Würzburg Halbmarathon 2005 - www.planet-coolrunners.de

www.planet-coolrunners.de
www.planet-coolrunners.de
Direkt zum Seiteninhalt

Würzburg Halbmarathon 2005

ARCHIV/ PRESSE/ LINKS
Halbmarathon in Würzburg

Und schon wieder ein Hätte-Wenn-Aber-Bericht. Naja, ganz so schlimm ist er nicht, denn nach dem schweren Trainingslager in Riccione, welches erst vor einer Woche geendet hatte, bin ich mit meiner gelaufenen Zeit von 1:28:36 h sehr zufrieden. Aber der Reihe nach:
In der letzten Woche ging fast gar nichts. Die schweren Beine ließen gerade einmal 2 regenerative Läufe zu. Und auch als wir uns am Sonntagmorgen (17.04.2005) auf den Weg nach Würzburg machten, schmerzten sie bei den ein oder anderen Schritt immer noch. Eine angeregte Unterhaltung im Auto sorgte dafür, dass wir (Christof von der Mittwochs-Laufgruppe und ich, sowie mein treuester Fan Corinna) erstmal an der Autobahnausfahrt Würzburg vorbeifuhren. Als wir uns dann auf einen anderen Weg nach Würzburg durchgekämpft hatten, standen wir vor vielen Absperrungen. Und immer wieder gabs die selbe Antwort: "Sorry Jungs, heute ist Marathon. Da ist hier alles gesperrt." Das wussten wir, nur wussten wir nicht, wie wir auf den schnellsten Wege zum Startbereich kamen, den die Uhr rannte immer schneller auf 10:00 Uhr zu, wann der Start war. Endlich am Parkplatz angekommen, hatten wir das Glück gleich eine passende Parklücke zu finden. Nun schnell zur Startnummernausgabe, zurück zum Auto und dann ab Richtung Startblock. Zum Warmmachen und Dehnen blieb keine Zeit mehr, dafür hatten wir Glück, dass im Bereich der Toiletten kein Andrang mehr war. Nur was war das: Irgendwie spielte mein Magen verrückt. Durchfall! Naja, war ja zum Glück vor dem Start und das Problem somit behoben. Aber denkste, wie sich später hinausstellen sollte.
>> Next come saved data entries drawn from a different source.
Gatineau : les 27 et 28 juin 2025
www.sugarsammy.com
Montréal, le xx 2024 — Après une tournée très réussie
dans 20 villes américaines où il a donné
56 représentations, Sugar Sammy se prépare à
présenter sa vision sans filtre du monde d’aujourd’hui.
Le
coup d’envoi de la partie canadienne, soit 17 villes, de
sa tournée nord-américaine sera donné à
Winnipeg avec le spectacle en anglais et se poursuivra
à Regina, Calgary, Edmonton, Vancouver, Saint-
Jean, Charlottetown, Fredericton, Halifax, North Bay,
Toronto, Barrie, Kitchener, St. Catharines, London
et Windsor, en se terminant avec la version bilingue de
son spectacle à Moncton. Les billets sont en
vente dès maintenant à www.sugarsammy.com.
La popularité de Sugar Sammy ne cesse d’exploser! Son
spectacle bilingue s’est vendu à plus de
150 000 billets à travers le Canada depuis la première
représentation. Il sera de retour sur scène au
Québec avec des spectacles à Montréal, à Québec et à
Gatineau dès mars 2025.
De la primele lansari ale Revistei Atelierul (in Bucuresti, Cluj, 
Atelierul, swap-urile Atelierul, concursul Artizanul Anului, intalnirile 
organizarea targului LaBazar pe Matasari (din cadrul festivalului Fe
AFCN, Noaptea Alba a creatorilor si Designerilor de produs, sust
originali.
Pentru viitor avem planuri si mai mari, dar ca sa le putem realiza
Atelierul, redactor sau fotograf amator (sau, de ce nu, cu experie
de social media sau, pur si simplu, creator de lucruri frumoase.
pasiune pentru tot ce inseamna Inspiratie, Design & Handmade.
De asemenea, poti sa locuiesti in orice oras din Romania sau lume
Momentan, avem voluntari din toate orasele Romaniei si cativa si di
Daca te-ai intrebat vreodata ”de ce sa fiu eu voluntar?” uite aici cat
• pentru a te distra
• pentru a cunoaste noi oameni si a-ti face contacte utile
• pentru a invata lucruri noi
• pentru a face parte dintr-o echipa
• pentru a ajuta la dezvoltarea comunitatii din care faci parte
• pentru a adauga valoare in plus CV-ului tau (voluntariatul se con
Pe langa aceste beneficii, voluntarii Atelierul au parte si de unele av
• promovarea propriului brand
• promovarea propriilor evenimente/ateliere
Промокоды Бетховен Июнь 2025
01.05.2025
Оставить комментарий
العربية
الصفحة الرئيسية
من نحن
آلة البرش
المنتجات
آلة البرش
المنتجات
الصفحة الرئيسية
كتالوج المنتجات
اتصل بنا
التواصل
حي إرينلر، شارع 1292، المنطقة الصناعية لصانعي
Bis Kilometer 3 das typische Wettkampfproblem. Viele langsame Läufer tummelten sich auf den vorderen Startplätzen und die mussten auf den engen Strassen erstmal überholt werden. So um die 4:45 min brauchten wir auf den ersten Kilometern. Danach waren wir auch warm und das Rennen konnte beginnen. Ab hier trennten sich die Wege von Christof und mir, da er mein nun gelaufenes Tempo von um die 4 min/km nicht mehr mitgehen könnte. Alles lief super bis Kilometer 8. Auf einmal wieder dieses rumpeln im Bauch. Wird nicht so schlimm sein, dachte ich und weiter ging es. Bei Kilomter 11 war es dann soweit. Ein ca. einminütiger Boxenstopp musste eingelegt werden. Danach ging es erstmal mehr schlecht als recht weiter, wieder vorbei an Läufern/Innen, an welchen ich bereits einmal vorbeigelaufen war. Bei Kilometer 15 bemerkte ich, dass ich mir auch noch eine Blase im Fußballenbereich laufe. Und bei Kilometer 18 dann der endgültige Einbruch: Neben dem Magen und der Blase meldeten sich nun auch meine Beine, und machten mir deutlich, dass es die letzten Wochen zu viel war. Gerade hier im Innenstadtbereich von Würzburg, wo die beste Stimmung herrschte, auf der sehr zu empfehlenden Strecke, konnte ich nicht mehr. Endlich das Ziel erreicht, hatte ich erstmal keine Augen und Ohren für die Stimmung, welche hier herrschte. Für mich zählte nur eins. Ich brauchte dringend einen Platz wo ich kurze Zeit mal allein sein konnte, nur ich und mein Magen, der sich auf den letzten Kilometer wieder spürbar bemerkbar gemacht hatte.

     

Bei der Nachanalyse des Laufes konnte ich feststellen, dass ich bis zu Kilometer 18 ca. 30 Sekunden schneller war als in Frankfurt (Trotz Boxenstopp!!!), und da bin ich ja neue HM-Bestzeit gelaufen. Doch leider verlor ich auf den letzten 3 Kilometern so viel, dass ich am Ende gute 40 Sekunden länger unterwegs war, als Anfang März. Was natürlich nicht heissen soll, dass ich mit der gelaufenen Zeit total unzufrieden bin. Denn die 1:28:36 h reichte am Ende für den 84. Platz in der Gesamtwertung und Platz 10 in meiner Altersklasse M30.